To lower the need for manual tasks even further and allow development teams to get their application from the cradle onto production without depending on other teams we’ve automated creating/updating public DNS records by annotating services and ingresses to get picked up by the estafette-cloudflare-dns controller.

For generating and renewing TLS certificates we process annotated secrets with the estafette-letsencrypt-certificate controller. Our Nginx sidecar container automatically picks up renewed certificates so expired certificates are a thing of the past and require no manual intervention.

All in all the level of self-service has increased enormously, which has taken the operational team fully out of the loop for all of our stateless applications. When it comes to storing state in a database or cloud storage the operations team is still involved for creating those and setting up roles and permissions for the application making use of it.

What’s next?

All of our clusters still run in a single zone. With the ability to create regional clusters in beta we’re looking forward to be able to convert existing clusters to regional ones to be resilient against zonal outages (never seen one so far) and have zero downtime master upgrades.

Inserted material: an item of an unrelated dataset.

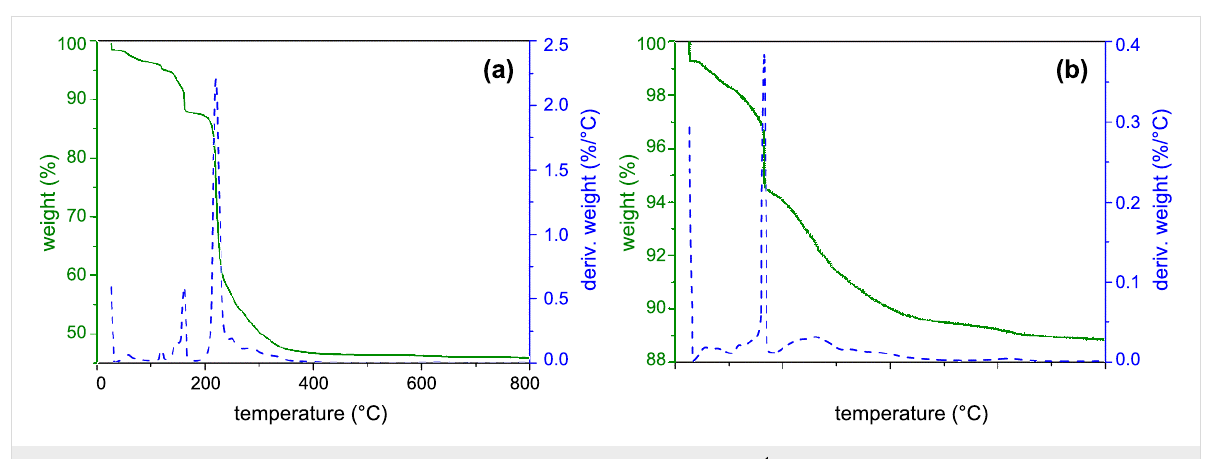
Figure 5: TG and DTG of (a) DT-coated and (b) THMA-coated ZnO obtained in air at 5 °C·min − 1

We’re also looking forward to Kubernetes on Windows to see if we can move all of our classic .NET applications into Kubernetes without having to rewrite them to .NET core at once. This will make it much easier to bin pack multiple applications on the same host and will allow them to make use of service discovery, log shipping and other automation we already have in Kubernetes. Let’s hope Google will support this in Kubernetes Engine in the future.